> _ЧТО НУЖНО СДЕЛАТЬ_
A - Что, согласно отрывку о свидетельствах о чуде, удостоверяет нам истинность законов природы?
B - Подхватите рассуждение о свидетельствах о чуде после его последнего предложения и продолжите его.

> _ТЕКСТ СТРАНИЦЫ_
________________
Итак, оказывается вообще, что ни одно свидетельство о чуде никогда не было равносильным вероятности, а тем более доказательству; и, если даже предположить, что оно имело силу доказательства, ему можно было бы противопоставить другое доказательство, выведенное из самой природы факта, который стараются установить. Только опыт придает достоверность свидетельствам людей, но тот же опыт удостоверяет нам истинность законов природы. Поэтому, если эти два рода опытов противоречат друг другу, нам не остается ничего, кроме как вычесть один опыт из другого и примкнуть к той или другой стороне с той степенью уверенности, которая порождается их разностью. Но согласно объясненному выше принципу в применении ко всем народным религиям, такое вычитание приводит к нулю; поэтому мы можем признать правилом, что никакие людские свидетельства не могут иметь такой силы, чтобы доказать чудо и сделать его справедливым основанием подобной религиозной системы.
________________
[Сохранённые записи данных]
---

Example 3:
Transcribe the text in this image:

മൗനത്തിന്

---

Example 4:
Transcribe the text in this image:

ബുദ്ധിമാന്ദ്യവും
________________
> _ОТВЕТЫ ПО ПОРЯДКУ_
A - Истинность законов природы удостоверяет опыт, тот же самый, который придает достоверность свидетельствам людей.

B -
Я прошу отметить ограничение, делаемое мной, когда я говорю, что чудо никогда не может быть доказано настолько, чтобы стать основанием религиозной системы. Ибо вообще я допускаю возможность чудес, или нарушений обычного порядка природы, доказуемых с помощью свидетельств людей, хотя, быть может, во всей истории не найти примера подобного чуда. Предположим, например, что показания всех авторов всех национальностей сходятся в том, что 1 января 1600 г. воцарилась полная тьма, окутывавшая всю землю в течение недели. Предположим, что предание об этом необычном явлении еще сильно и живо среди народа, что все путешественники, возвращающиеся из чужих стран, привозят известия о нем, ни в чем не разнящиеся и не противоречащие друг другу: очевидно, что современные нам философы, вместо того чтобы сомневаться в этом факте, должны признать его достоверным и искать причины, которые его породили. Разложение, порча, разрушение в природе—все это явления, правдоподобные в силу многих аналогий, так что всякий факт, ведущий к подобной катастрофе, может быть удостоверен посредством свидетельств людей, если эти свидетельства очень многочисленны и однообразны.
Но предположим, что все писатели, занимающиеся историей Англии, согласны в том, что 1 января 1600 г.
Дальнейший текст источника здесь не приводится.